''Grawitacja'': Tylko u nas! Wywiad z oscarową aktorką - Sandrą Bullock

W Londynie, zaraz po uroczystej premierze "Grawitacji", spotkaliśmy się z Sandrą Bullock. To w Anglii - w wytwórni Shepperton Studios, aktorka stworzyła być może najważniejszą kreację w swojej dotychczasowej karierze. Czy dostanie Oscara?

"Grawitacja" zabiera widza na stację kosmiczną i pozwala mu przeżyć jeden z najczarniejszych scenariuszy opracowanych przez NASA. Film powstał jednak na Ziemi. W studio. Dzięki najprzeróżniejszym, nowatorskim pomysłom realizacyjnym, ze wsparciem najnowocześniejszych technologii cyfrowych, a także dzięki zaangażowaniu i poświęceniu Sandry Bullock, odtwórczyni głównej roli, doktor Ryan Stone. Kobieta, która wyrusza na swoją pierwszą misję, zostaje wrzucona w sam środek śmiercionośnej reakcji łańcuchowej. Mierzyć się musi jednak nie tylko z czernią kosmosu, samotnością, odizolowaniem i brakiem kontaktu z kimkolwiek z powierzchni planety, ale i z własnymi słabościami - fizycznymi i emocjonalnymi.
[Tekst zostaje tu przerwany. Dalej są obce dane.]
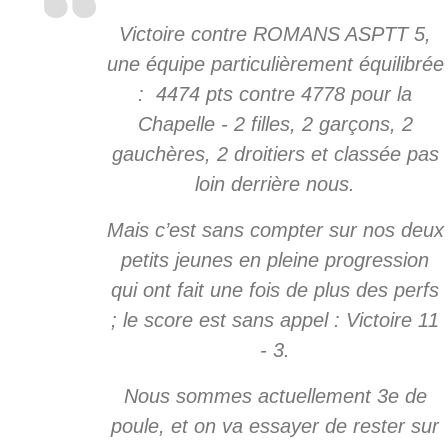
Victoire contre ROMANS ASPTT 5,
une équipe particulièrement équilibrée
: 4474 pts contre 4778 pour la
Chapelle - 2 filles, 2 garçons, 2
gauchères, 2 droitiers et classée pas
loin derrière nous.
Mais c’est sans compter sur nos deux
petits jeunes en pleine progression
qui ont fait une fois de plus des perfs
; le score est sans appel : Victoire 11
- 3.
Nous sommes actuellement 3e de
poule, et on va essayer de rester sur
''Grawitacja'': Tylko u nas! Wywiad z oscarową aktorką - Sandrą Bullock
Źródło zdjęć: © Warner Bros. Entertainment Inc.

11.10.2013 23:07

Zanim aktorka znalazła się na planie, reżyser i współscenarzysta "Grawitacji" Alfonso Cuarón, rozważał wiele gwiazd. Jedną z kandydatek była Angelina Jolie. Zdjęcia próbne przeszły również Rachel Weisz, Naomi Watts, Natalie Portman, Marion Cotillard, Abbie Cornish, Carey Mulligan, Sienna Miller, Scarlett Johansson, Blake Lively, Rebecca Hall i Olivia Wilde. Sandra okazała się jednak najlepsza. Zaoferowała nie tylko talent, ale i ogromne zaangażowanie.

James Cameron, przyjaciel Cuaróna, wielki fan "Grawitacji", stwierdził, że kreacja, którą stworzyła jest bardziej imponująca niż zaawansowana technologia, która wspierała film. "Sandra wzięła na siebie niewyobrażalne wyzwanie" - mówi twórca "Avatara". "Było to zadanie równie wymagające, co przygotowania artystów Cirque du Soleil". "Sandra jest tu u szczytu swoich możliwości" - dodaje David Heyman, producent filmu, z którym Cuarón pracował wcześniej na planie "Harry'ego Pottera i więźnia Azkabanu". "Ta wyśmienita aktorka wniosła do naszego projektu prawdę".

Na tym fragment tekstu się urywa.